Tuesday, September 25, 2012

Pay Tied to Performance? What a Concept!

Some years ago, I read where Roger Smith, the then-chairman of General Motors, received nearly $4 million in annual salary and benefits, and while on his watch, the auto giant managed to lose nearly $4 billion. Later, he tendered billions more for the acquisitions of decidedly non-automotive-related entities — such as EDS and Hughes Aircraft — in lieu of investing in the company’s core business. As a result, CNBC labeled him as the worst CEO in the country that year.


When Smith exited GM not long afterward, he was given a seat on the board at soft-drink and snack food conglomerate PepsiCo where he earned a tidy $1 million per. At the time, I wondered — aloud and often — that had my annual review contained such colossal blunders or underwhelming performances, how long would I have held on to my job?

I’m guessing I would have been employed for minutes longer instead of years. And I seriously doubt I would have been proffered a board seat on a Fortune 100 company.

But to be fair to the late Mr. Smith, he certainly was not the only C-level executive over the years to have been richly rewarded for a dismal track record either in the auto industry or Wall Street.

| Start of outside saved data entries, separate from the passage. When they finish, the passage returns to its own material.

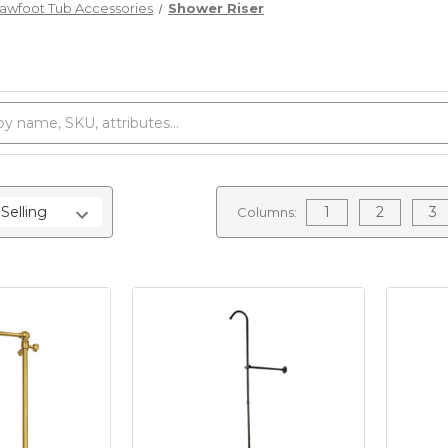
lawfoot Tub Accessories
Shower Riser
1
2
3
Columns:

I harken back to this tale of skewed pay vs. performance metrics because I read where the AICPA has just released a book that basically outlines how accounting firms need to remedy uneven compensation plans and policies by linking pay to performance.

The tome, “Performance is Everything: The Why, What and How of Designing Compensation Plans,” argues that CPA practices should adopt a holistic approach that ties pay to performance and implement systems that reward top performers to bolster both retention and recruiting strategies.

After covering the accounting profession for nearly a dozen years, I certainly don’t need to be told that it has been traditionally slow to adopt new paradigms and trends compared to say the legal and medical fields. But equating compensation to results is hardly akin to asking firms to go virtual or expand overseas.

The authors noted that most firms lack written goals in place linking goals to compensation (like the E*TRADE baby, imagine my shocked face at that news!) and about half of firm owners are not happy with their current comp structure. Since compensation is traditionally the largest expense a firm has, it might behoove owners and principals to ensure that the substantial outlay is designed to both motivate and keep their top people, while conversely, weeding out the underperformers.

Otherwise you run the risk of adhering to the failed business models of GM or Wall Street financial firms and I’m pretty sure there’s not going to be any future federal stimulus money for accounting firms.

Very few if any are “too big to fail.”